GCP GPU selection guide

GPU	Machine type	Best for
A100 40GB	a2-highgpu-1g	High-throughput, large models
A100 80GB	a2-megagpu-16g	Very large models (7B+)
L4	g2-standard-4 (spot)	Cost-efficient standard workloads
T4	n1-standard-4 + T4	Dev/staging, cost-sensitive

GCP L4 spot VMs offer excellent price-performance for BGE-M3 and similar models. Spot preemption is handled by SIE’s cluster gracefully, with requests rerouted to healthy nodes.

Enabling GPU quota on GCP

GCP requires explicit quota approval for GPU instances. If you see quota errors during terraform apply:

Go to IAM & Admin → Quotas in the GCP Console
Search for NVIDIA_A100_GPUS or NVIDIA_L4_GPUS in your target region
Click Edit Quotas, request the number you need (start with 4-8)
Approval typically takes a few hours for small quotas

Cost comparison: GCP self-hosted vs managed APIs

Encoding 100M documents with BGE-M3 (avg 256 tokens each):

Option	Cost estimate
OpenAI text-embedding-3-small	~$1,300
Voyage AI	~$800
SIE on GCP L4 spot (on-demand)	~$25-40

The self-hosted cost varies by GPU utilisation and run time, but the savings are substantial at scale.
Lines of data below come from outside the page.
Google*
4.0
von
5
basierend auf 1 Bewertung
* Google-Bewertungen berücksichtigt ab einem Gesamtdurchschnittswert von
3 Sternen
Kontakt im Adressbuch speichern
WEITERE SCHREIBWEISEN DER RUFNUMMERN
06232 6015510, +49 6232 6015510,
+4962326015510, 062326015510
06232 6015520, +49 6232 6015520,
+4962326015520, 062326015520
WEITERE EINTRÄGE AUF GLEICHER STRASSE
Frequently asked questions

Does SIE support GKE Autopilot? SIE works with both GKE Standard and GKE Autopilot. Autopilot simplifies node management but has more constraints on GPU configuration. Standard mode gives more control for GPU workloads.

Can I use Workload Identity with SIE? Yes. The Terraform module configures Workload Identity by default, so SIE pods can access GCS buckets or Secret Manager without service account key files.

What regions have good GPU availability on GCP? us-central1 and us-east1 typically have the best A100 and L4 availability. europe-west4 is the best European option. Check GCP’s GPU availability dashboard before choosing a region.